Everything you need to know before switching to electric cars
Do they really consume less? What range does a single charge give me? How and where can I charge my EV? These are some of the questions that arise about EVs for those not familiar with them. To answer these questions, we turned to the professionals at CESVIMAP, MAPFRE’s Road Safety and Experimentation Center, a benchmark in research in the automotive sector, with more than a decade of experience studying this type of mobility.
Consumption and charge types
With the EV however, the cost depends on how and when it is charged, so this also explains the different types of electric recharging.
Assuming consumption of 15 kilowatts per hour (kWh) at 100 kilometers, a charge during the night with a typical off-peak hourly rate would put the cost per 100 km at less than one euro, and would take about 6-8 hours. This is the ideal option: having a charging point installed at home and leaving the car charging overnight is much more economical, and in the long run it will compensate for the higher initial price of the electric car. Installing a charging point at home costs between 400 and 1,600 euros, but many countries offer financial incentives to do so.
Another possibility is public charging stations in places such as shopping malls or parking lots. They usually have a higher level of power and in about two hours the battery could be at 80 percent capacity, so these points are also known as semi-fast recharging. There, the price of the charge increases considerably, and it would be around five euros to cover 100 kilometers. It’s still a more cost-effective option than gasoline or diesel.
The other option is to use electric car pumps, with DC chargers that are much faster, but also more expensive. Here the battery would be 80 percent full in less than an hour, although with a cost per 100 km that may even be more expensive than that of a conventional car. It’s a useful option for occasional trips outside where you work or live, but shouldn’t be used on a regular basis. In addition, it should be noted that fast charging degrades batteries to a greater extent.
The most common models on the market offer batteries with a real range between 150 kilometers and 450 kilometers. This should be more than enough for daily commuting, but the snags start to hit when you want to go further. This has become clear in the tests carried out by CESVIMAP technicians: outside its native habitat – the city – an electric car’s consumption shoots up. Plus, consumption can be even more impacted by adverse conditions such as wind or altitude differences than a traditional car. We should interpret the standardized ranges as typical of low-speed trips with constant recharging.

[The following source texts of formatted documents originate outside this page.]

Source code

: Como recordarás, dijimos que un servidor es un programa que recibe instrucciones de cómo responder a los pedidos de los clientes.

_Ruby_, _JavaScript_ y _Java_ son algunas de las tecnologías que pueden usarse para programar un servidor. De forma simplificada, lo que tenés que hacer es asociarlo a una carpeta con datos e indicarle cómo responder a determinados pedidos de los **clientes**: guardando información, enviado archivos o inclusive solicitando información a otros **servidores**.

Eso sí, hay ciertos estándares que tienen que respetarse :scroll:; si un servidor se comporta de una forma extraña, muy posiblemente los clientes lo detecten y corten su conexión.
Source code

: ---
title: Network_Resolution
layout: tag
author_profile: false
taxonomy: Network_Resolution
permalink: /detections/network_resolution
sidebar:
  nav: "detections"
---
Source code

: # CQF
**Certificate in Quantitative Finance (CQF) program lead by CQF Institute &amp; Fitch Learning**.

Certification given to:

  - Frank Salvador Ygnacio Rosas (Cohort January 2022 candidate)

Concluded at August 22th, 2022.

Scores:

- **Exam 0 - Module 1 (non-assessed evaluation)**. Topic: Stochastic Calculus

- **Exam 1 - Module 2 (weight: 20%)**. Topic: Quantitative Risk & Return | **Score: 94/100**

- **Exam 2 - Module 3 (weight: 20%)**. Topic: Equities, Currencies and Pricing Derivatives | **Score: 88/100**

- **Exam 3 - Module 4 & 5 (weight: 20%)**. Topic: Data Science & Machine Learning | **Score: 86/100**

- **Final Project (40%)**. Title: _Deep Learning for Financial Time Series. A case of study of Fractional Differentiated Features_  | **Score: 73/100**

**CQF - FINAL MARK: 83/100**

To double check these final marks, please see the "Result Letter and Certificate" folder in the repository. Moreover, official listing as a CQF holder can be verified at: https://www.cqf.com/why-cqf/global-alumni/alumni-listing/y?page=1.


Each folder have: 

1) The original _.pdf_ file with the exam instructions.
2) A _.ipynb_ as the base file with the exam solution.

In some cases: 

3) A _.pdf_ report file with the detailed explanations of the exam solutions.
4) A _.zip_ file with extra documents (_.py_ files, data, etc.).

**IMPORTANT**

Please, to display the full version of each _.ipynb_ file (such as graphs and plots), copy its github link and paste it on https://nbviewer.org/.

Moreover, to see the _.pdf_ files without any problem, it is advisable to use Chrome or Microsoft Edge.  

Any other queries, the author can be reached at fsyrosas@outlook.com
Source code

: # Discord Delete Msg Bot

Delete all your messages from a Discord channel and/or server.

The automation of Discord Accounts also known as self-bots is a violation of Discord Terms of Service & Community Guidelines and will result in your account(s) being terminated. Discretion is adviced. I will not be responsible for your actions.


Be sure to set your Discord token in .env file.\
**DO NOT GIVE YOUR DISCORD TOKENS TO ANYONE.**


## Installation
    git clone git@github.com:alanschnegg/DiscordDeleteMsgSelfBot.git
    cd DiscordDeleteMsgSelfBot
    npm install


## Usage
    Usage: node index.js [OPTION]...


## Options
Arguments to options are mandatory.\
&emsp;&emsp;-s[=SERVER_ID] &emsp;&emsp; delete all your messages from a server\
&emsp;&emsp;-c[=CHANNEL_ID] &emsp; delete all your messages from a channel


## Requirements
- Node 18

And, as is the case with the different models of fuel engines depending on engine power, EV manufacturers usually offer battery-driven models with greater or lesser range, but also with significant variations in price.
Duration of batteries
Many car makers already sell their EVs with an eight-year battery warranty that includes replacement in case the battery loses more than 25-30% of its capacity in that time. In other words, they guarantee that the battery will maintain acceptable levels for at least eight years.
Moreover, given that they are both costly and essential to a fast-growing industry, batteries are already the focus of much of the research effort. Maintenance, repair and reuse services for batteries are now being developed, so we shouldn’t expect to have to replace them with a new one after a few years of significant wear and tear.
Will all vehicles be electric by 2030?
CESVIMAP estimates that, in a country like Spain, sales of new electric and hybrid vehicles could reach 50 percent by 2025, with hybrid models selling three times as fast than pure electric models. By then, the electric and hybrid vehicle fleet could amount to between 5 and 7 percent of total cars on the road.
Although some countries have made quicker progress – the classic example is the Nordic countries – the pace will be relatively slower in most. This is certainly the case in Latin America where – although some countries are increasing their efforts in this direction – particularly Costa Rica, Colombia and Chile – the lack of infrastructure and economic stimuli would point to a longer time frame.
Do EVs require have specific insurance? Are they more expensive to insure?
EVs are clearly in expansion mode and are shaping up to be the future default. The driver profile – more experience, more knowledgeable, good earning power, etc. – is also associated with lower accident rates, and as such, is attractive to insurance carriers. Insurers have a strong vested interest in engaging with the global transition to EVs, so policies for these vehicles are set to become very competitive.